Francis fue el que más duró, penetrándola con intensidad concentrada, observando su rostro. Cuando finalmente eyaculó, lo hizo con una serie de embestidas profundas y estremecedoras, llenándola por completo antes de retirarse y añadir su propia contribución al desorden que yacía sobre su vientre.
Durante un largo rato, solo se oyó la respiración agitada. Los cuatro hermanos, exhaustos, permanecieron de pie y arrodillados a su alrededor, contemplando su obra: su madre, despeinada, sonrojada y gloriosamente cubierta de su semen.
Lois abrió lentamente los ojos. Miró a cada uno de sus hijos: el sudor en sus frentes, sus miembros ablandándose, sus expresiones una mezcla de orgullo, agotamiento y un horror creciente de "¿qué demonios acabamos de hacer?".
Una sonrisa lenta, profunda y de suprema satisfacción se extendió por su rostro. Extendió una mano temblorosa, se limpió un pegote de semen de Reese de la mejilla y lo miró.
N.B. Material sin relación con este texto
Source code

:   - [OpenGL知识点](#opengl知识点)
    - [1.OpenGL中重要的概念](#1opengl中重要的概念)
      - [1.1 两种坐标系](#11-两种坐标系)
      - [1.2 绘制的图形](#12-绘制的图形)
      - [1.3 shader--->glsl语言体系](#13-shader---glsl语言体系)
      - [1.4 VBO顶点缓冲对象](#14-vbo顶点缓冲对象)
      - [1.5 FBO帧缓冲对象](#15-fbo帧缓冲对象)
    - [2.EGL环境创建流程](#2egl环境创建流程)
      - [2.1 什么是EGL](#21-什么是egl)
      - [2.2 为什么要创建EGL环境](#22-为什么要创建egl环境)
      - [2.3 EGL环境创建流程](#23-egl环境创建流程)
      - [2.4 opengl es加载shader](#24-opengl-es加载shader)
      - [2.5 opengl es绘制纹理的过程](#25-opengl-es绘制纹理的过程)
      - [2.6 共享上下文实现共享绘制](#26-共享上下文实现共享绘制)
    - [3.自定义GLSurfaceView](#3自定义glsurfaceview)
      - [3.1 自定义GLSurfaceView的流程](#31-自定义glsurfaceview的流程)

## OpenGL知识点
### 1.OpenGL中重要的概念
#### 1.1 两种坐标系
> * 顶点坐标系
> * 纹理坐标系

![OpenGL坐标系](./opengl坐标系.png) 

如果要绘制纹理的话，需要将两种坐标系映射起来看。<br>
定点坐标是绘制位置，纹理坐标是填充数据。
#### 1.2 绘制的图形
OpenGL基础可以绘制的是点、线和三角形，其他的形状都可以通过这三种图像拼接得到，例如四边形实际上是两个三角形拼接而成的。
—¡Caramba! —exclamó con voz ronca—. No lo arruinaste.
Justo en ese momento, Hal irrumpió desde la cocina, agitando un agarrador humeante. “¡Lois! ¡Cariño! ¡La lasaña está lista! ¡Es un triunfo culinario…!”
Se detuvo en seco. Sus ojos recorrieron la escena: sus cuatro hijos desnudos, su esposa con el torso desnudo y cubierta con lo que inconfundiblemente era semen, el penetrante olor a sexo impregnando el aire.
Se le desencajó la mandíbula. El agarrador de ollas cayó al suelo.
Lois miró de su atónito marido a sus desconcertados hijos. Soltó una carcajada, una carcajada genuina, visceral, que no había sentido en años.
—Lo siento, Hal —dijo con un tono cargado de una maliciosa satisfacción poscoital—. Pero los chicos ya me dieron mi regalo. Te va a costar muchísimo superar esto.